Ich bin zurück
Wenige Meter genügen: ich spaziere den Boulevard Voltaire entlang und grinse über das ganze Gesicht. Ich bin zurück in Paris, zum ersten Mal seit Jahre, und ich bin glücklich. In einer eleganten Bäckerei, direkt an der kleinen Stube, die ich über AirBnB gebucht habe, gebe ich mich voller Lust der Versuchung hin: Pain au Chocolat, Croissant, ein Tütchen voller zarter Madeleines.
Bei der Einfahrt meines Zuges am Vorabend sah ich zu meiner Überraschung den Eiffelturm über den Dächern aufragen.
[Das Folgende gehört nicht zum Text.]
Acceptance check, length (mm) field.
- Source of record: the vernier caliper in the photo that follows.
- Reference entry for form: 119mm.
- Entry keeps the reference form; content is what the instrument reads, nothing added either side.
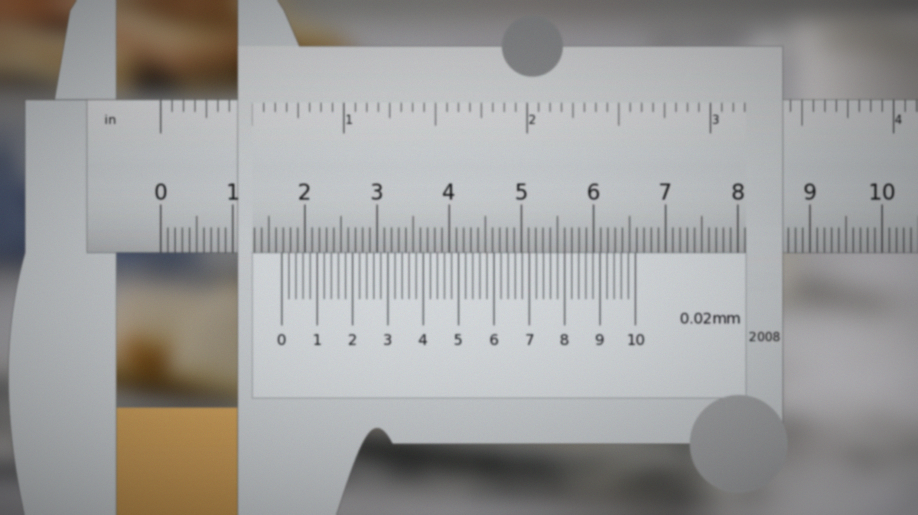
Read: 16.8mm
Die Metro brachte mich in dieses hübsche Viertel zwischen Nation, Republique und Bastille (oh diese großartigen Namen!).
Mein Zimmer ist so armselig, dass es fast schon wieder herrlich ist (doch dort leben müssen?). Es ist in einem uralten Hinterhaus, meine Toilette klebt abenteuerlich am Treppenhaus. Bei geöffnetem Fenster ist alles ruhig – ich schlafe in dieser Woche Paris hervorragend.
Ich will mich in diesen Tagen nur treiben lassen, was mir sehr gut gelingt. Paris ist eine wunderbare Stadt dafür. Ich folge dem Park, der über ein altes Eisenbahnviadukt führt. Zahllosen Joggern gilt es auszuweichen. Ich fotografiere die Fassaden der Häuser. Ein älterer Herr spricht mich an, ich stammle zurück, und finde es schade, dass mein Französisch nicht ausreicht, um mich mit ihm tiefer zu unterhalten.
Per Zufall, denn mein Ziel war es nicht, komme ich in die Avenue Ledru Rollin. Vor zehn Jahren wohnte ich einen Sommer lang hier in einer Dachgeschosswohnungen. Eine ganze Reihe der Geschäfte erkenne ich wieder, doch welche der stolzen Türen die meine war, kann ich nicht mehr sagen.
An der Bastille entdecke ich einen bunten, lebhaften Straßenmarkt. Dichtes Gedränge, lauter Menschen, Marktschreier, Obst, Gemüse, Gebäck, Fisch, noch lebende Krustentiere. Ein Metzger zieht die Gendärme aus einem gerupften Huhn. Es riecht nach Brathähnchen. Es gibt Würste, Käse, Brot, Baklava, Wein – aber auch Flohmarktbuden, bunte Kleider, alte Zeitschriften. Ich esse eine kleine Quiche Lorraine und bin mit der Welt zufrieden.
Die Republik feiert sich
Vor dem Invalidendom feiert sich das französische Militär selbst. Mir will sich dieses Getue nicht erschließen. Doch die Republik ist stolz auf sich. Als die Militärkapelle die Marseillaise anstimmt, da murmelt die Dame links neben mir den Text mit.
Im Jardin Rodin, wo einst der große Bildhauer tätig war, schlendere ich unter den Bäumen, betrachte des Werke des Meisters und sitze schließlich in der warmen Sommersonne. Das Palais wird saniert, gegenüber errichten Männer eine Bühne. Es ist hier nicht so ruhig, wie erhofft. Jedenfalls nicht heute. Also weiter durch die wunderbaren Straßen dieses wunderbaren Paris. In den Tuilerien beobachte ich Touristen. Von einem Blumenbeet voller Lavendel steigt ein herrlicher Duft empor.
Heute ist mein vierter Tag in dieser Stadt. Meine Beine brennen mit jedem Schritt. Es reicht, die Luft ist raus. Meine Batterien sind leer. Ich schleppe mich die Champs Elysées hinauf. Mir ist alles zu viel, vor allem die Menschenmassen. Die Leute gehen mir auf den Zeiger.
Ich gehe ins Kino. Zwei Stunden sitzen. Zwei Stunden Ruhe. Und Klimaanlage.
Nach dem Film – im englischen Original – fühle ich mich besser. Von Chatelet spaziere ich durch das fröhliche Marais, diese bunte Mischung aus jüdische-orthodox und Regenbogenfahnen. Am Bistro schräg gegenüber von meiner Wohnung genehmige ich mir noch ein Glas Chardonnay. Danach schlafe ich bestens.